Allied, Zurich doesn’t need to pay physician, hospital system – firm insurance
The units of Allied World Assurance Co. Ltd. and Zurich Insurance Corp. NA is under no obligation to indemnify a hospital system and doctor under its excessive medical malpractice policy for the birth of a girl suffering from cerebral palsy and other problems, a federal appeals court said Friday in upholding a lower court ruling.
Dr. Erica Kesselman gave birth to the baby, who also suffers from brain injuries and "intellectual disabilities and defects," in 2013 at a Day Kimball Healthcare Inc. hospital based in Putnam, Connecticut, according to the underlying judgment of the US District Court in Bridgeport , Connecticut in Day Kimball Healthcare Inc., Erica J. Kesselman, MD v. Allied World Surplus Lines Insurance Co., FKA Darwin Select Insurance Co., Steadfast Insurance Co.

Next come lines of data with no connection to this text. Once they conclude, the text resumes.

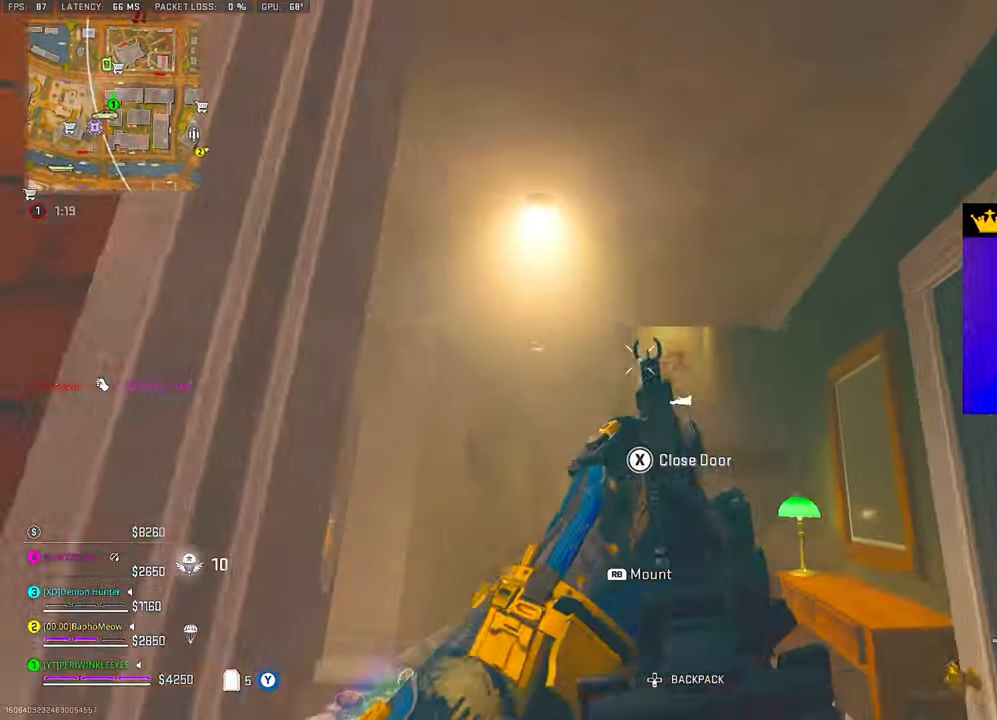
{"buttons": ["L2", "R2"], "left_stick": "center", "right_stick": "down", "events": [[33, "right_stick", "center"], [100, "left_stick", "center"], [117, "right_stick", "down-right"], [317, "right_stick", "center"], [383, "DPAD_UP", "down"], [400, "right_stick", "down-left"], [483, "DPAD_UP", "up"], [483, "right_stick", "down"]]}
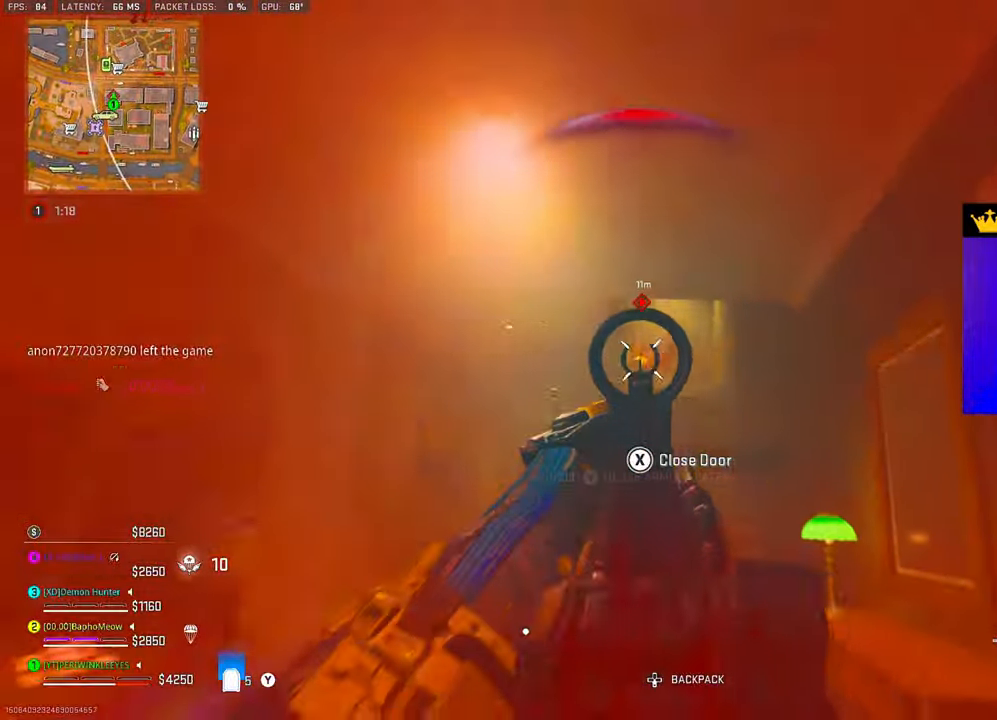
{"buttons": [], "left_stick": "up", "right_stick": "down", "events": [[50, "right_stick", "down-right"], [83, "left_stick", "down-right"], [133, "left_stick", "down"], [200, "right_stick", "center"], [283, "right_stick", "down"], [400, "L2", "up"], [417, "R2", "up"], [417, "left_stick", "left"], [483, "left_stick", "up"]]}
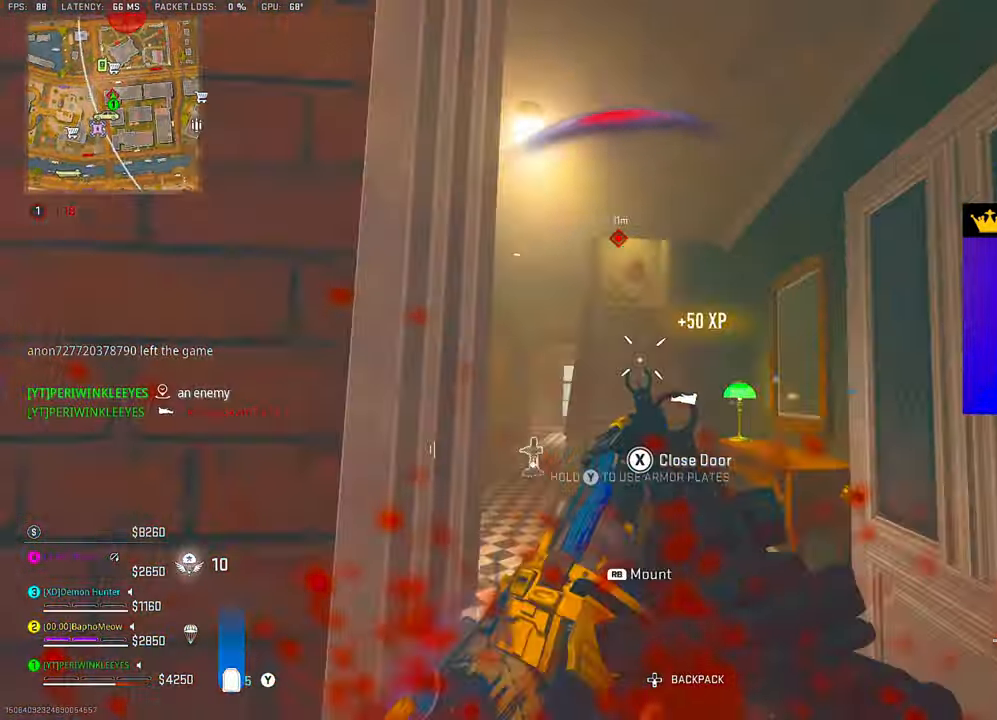
{"buttons": ["L2"], "left_stick": "center", "right_stick": "right", "events": [[133, "L2", "down"], [150, "left_stick", "right"], [267, "left_stick", "up"], [383, "left_stick", "center"], [483, "right_stick", "right"]]}
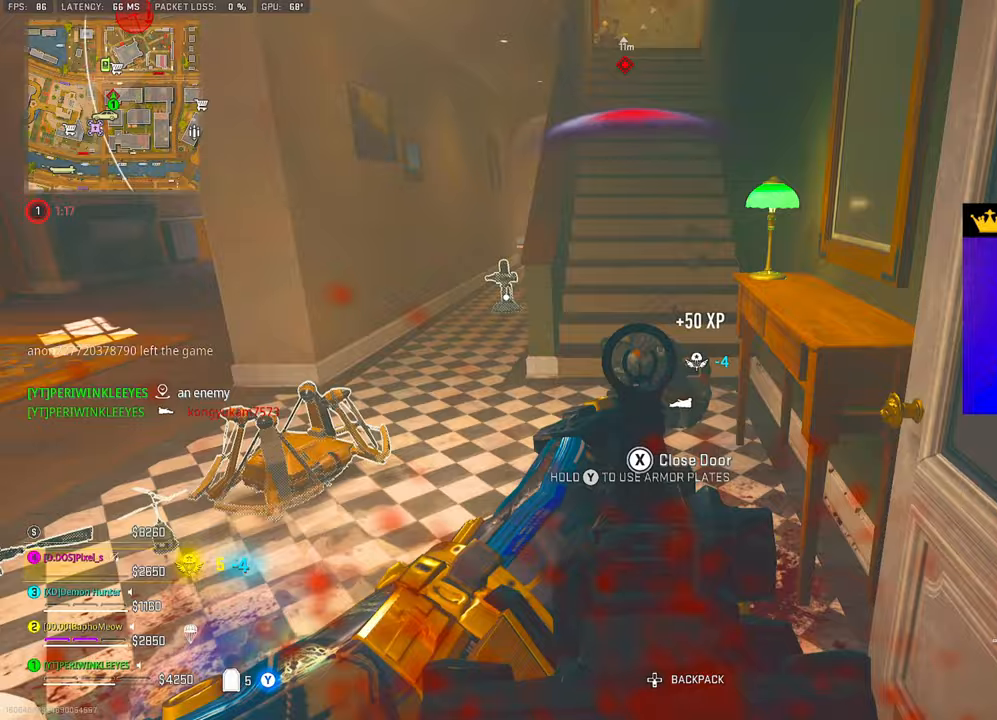
{"buttons": ["L2", "R2"], "left_stick": "up", "right_stick": "center", "events": [[17, "R2", "down"], [50, "right_stick", "down"], [117, "left_stick", "down"], [200, "right_stick", "center"], [300, "left_stick", "center"], [383, "L3", "down"], [383, "left_stick", "up-left"], [483, "L3", "up"], [483, "left_stick", "up"]]}
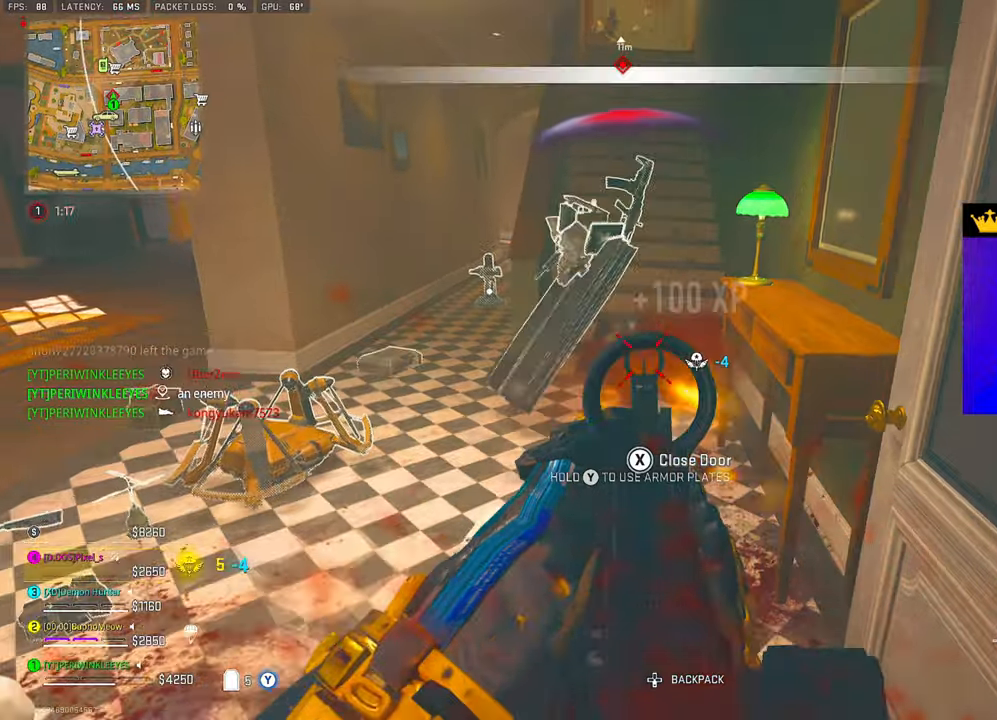
{"buttons": ["TRIANGLE"], "left_stick": "up", "right_stick": "center", "events": [[33, "L3", "down"], [100, "L2", "up"], [100, "R2", "up"], [133, "L3", "up"], [150, "right_stick", "up-left"], [250, "right_stick", "up-right"], [350, "TRIANGLE", "down"], [367, "right_stick", "center"], [400, "TRIANGLE", "up"], [467, "TRIANGLE", "down"]]}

A surgical sponge was also left in the mother, which had to be surgically removed, causing inflammation, urinary tract infections and deformities, according to the district court's ruling.
The American International Group Inc. unit, Lexington Insurance Group, which covered primary insurance and defends the hospital system, and Dr. Kesselman in the underlying medical malpractice litigation in state courts are not party to the lawsuit.
The district court ruled that the excess insurers were not required to provide coverage under their policies, and was ruled by a three-person board of the 2nd U.S. Circuit Court of Appeals in New York upheld.
The hospital and doctor were unable to insure professional claims because the insurance policy was not notified in a timely manner, the ruling said.
Instead, the hospital system and Dr. Kesselman is seeking coverage under an insurance policy for claims related to employee benefit programs, the ruling said.
The panel agreed with the lower court that this was not covered by the deductible policies, which "clearly only cover the Lexington policy for claims related to employee benefit programs".
"The underlying legal dispute is a lawsuit for medical malpractice, which clearly only implies professional liability insurance," it confirmed the judgment of the lower court.
The lawyers on the case did not respond to requests for comment.